In this paper, the entanglement evolution of OAM photons with higher-order OAM mode propagating across a non-Kolmogorov turbulent atmosphere has been numerically evaluated. Here, we only considered the case that two photons both have passed through turbulence. The expression for the output density matrix of entangled photons with higher-order OAM mode has been obtained. In contrast with the result based on S&R theory, the output density matrix takes into account the effect of backward scattering. The results of numerical evaluation show that the effect of backward scattering can be ignored for OAM entanglement in lower-order mode, while it is very crucial for higher-order mode OAM entanglement.

Quadratic approximation of the non-Kolmogorov phase structure function is used to estimate the evolution of OAM entanglement.

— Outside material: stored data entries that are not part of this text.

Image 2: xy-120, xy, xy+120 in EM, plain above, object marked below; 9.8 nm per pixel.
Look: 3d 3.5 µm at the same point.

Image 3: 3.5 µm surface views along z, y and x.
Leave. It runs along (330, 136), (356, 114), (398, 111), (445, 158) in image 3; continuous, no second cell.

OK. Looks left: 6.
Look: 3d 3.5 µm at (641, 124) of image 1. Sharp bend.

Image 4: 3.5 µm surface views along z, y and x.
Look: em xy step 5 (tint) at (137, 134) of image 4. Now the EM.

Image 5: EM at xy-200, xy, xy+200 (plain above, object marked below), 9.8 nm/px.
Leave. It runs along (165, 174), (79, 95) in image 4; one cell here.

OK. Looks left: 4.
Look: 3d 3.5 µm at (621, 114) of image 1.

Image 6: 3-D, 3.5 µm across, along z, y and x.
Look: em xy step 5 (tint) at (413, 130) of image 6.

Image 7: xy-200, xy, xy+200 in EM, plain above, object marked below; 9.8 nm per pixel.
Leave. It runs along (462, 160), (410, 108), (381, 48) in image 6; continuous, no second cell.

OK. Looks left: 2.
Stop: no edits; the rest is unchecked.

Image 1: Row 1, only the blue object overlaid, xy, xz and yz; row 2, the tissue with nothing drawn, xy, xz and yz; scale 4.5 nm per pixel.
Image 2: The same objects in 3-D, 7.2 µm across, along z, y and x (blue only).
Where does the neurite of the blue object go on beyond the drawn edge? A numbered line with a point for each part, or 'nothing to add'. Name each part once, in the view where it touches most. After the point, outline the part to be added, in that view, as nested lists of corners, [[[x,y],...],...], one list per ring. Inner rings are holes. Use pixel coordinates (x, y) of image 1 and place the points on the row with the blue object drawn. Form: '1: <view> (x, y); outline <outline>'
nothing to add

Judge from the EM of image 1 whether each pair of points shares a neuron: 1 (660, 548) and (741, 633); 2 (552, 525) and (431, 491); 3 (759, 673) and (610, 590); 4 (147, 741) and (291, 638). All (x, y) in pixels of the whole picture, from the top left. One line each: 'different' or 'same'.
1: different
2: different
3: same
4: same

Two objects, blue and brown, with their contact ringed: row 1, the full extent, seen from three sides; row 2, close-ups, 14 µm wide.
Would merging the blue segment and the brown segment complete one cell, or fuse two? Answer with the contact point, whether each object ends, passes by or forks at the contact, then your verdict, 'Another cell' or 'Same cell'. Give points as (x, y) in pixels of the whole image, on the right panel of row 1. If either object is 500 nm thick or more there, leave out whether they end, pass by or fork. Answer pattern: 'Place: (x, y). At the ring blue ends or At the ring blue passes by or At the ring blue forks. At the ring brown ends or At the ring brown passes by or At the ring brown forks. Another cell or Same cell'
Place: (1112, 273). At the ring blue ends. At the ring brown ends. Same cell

When the non-Kolmogorov power spectrum is reduced to the Kolmogorov spectrum and the effect of backward scattering can be ignored, our numerical results are consistent with the results reported by Bachmann et al [36], who analyzed the universal entanglement decay laws for the quadratic approximation.

There are various aspects that pose challenges to experimental work on the propagation of entangled photons with higher-order OAM mode entangled states through turbulence. In practical scenarios it is more difficult and complex to produce entangled photon pairs with larger radial quantum number. In addition, it is also observed that modes with higher value of the azimuthal mode are more difficult to measure experimentally. Therefore, more work remains to be done in the future.

In summary, the decay of entangled orbital angular momentum (OAM) photons propagating across non-Kolmogorov turbulence has been investigated. In this work, we explore the evolution of OAM entanglement in the weak scintillation regime and consider the effect of backward scattering on OAM entanglement with higher-order OAM mode. The results of the numerical evaluation reveal that the concurrence monotonically decreases in turbulence, but the OAM entangled state with higher value of the azimuthal mode and larger radial quantum number lasts much longer, which means OAM entangled states with higher value of the azimuthal mode and larger radial quantum number are more appropriate to quantum communication over long distances. Meanwhile, non-Kolmogorov turbulence with a smaller refractive-index structure parameter, a smaller turbulence outer scale or a larger turbulence inner scale affects OAM entanglement evolution less. In addition, the influence of turbulence on the entanglement evolution of the OAM state is the most serious when the generalized exponent is around 3.07, and thus the condition of turbulence with the generalized exponent around 3.07 is not suitable for OAM entanglement transmission. Our findings will be very important to improve the performance of a free-space quantum communication system.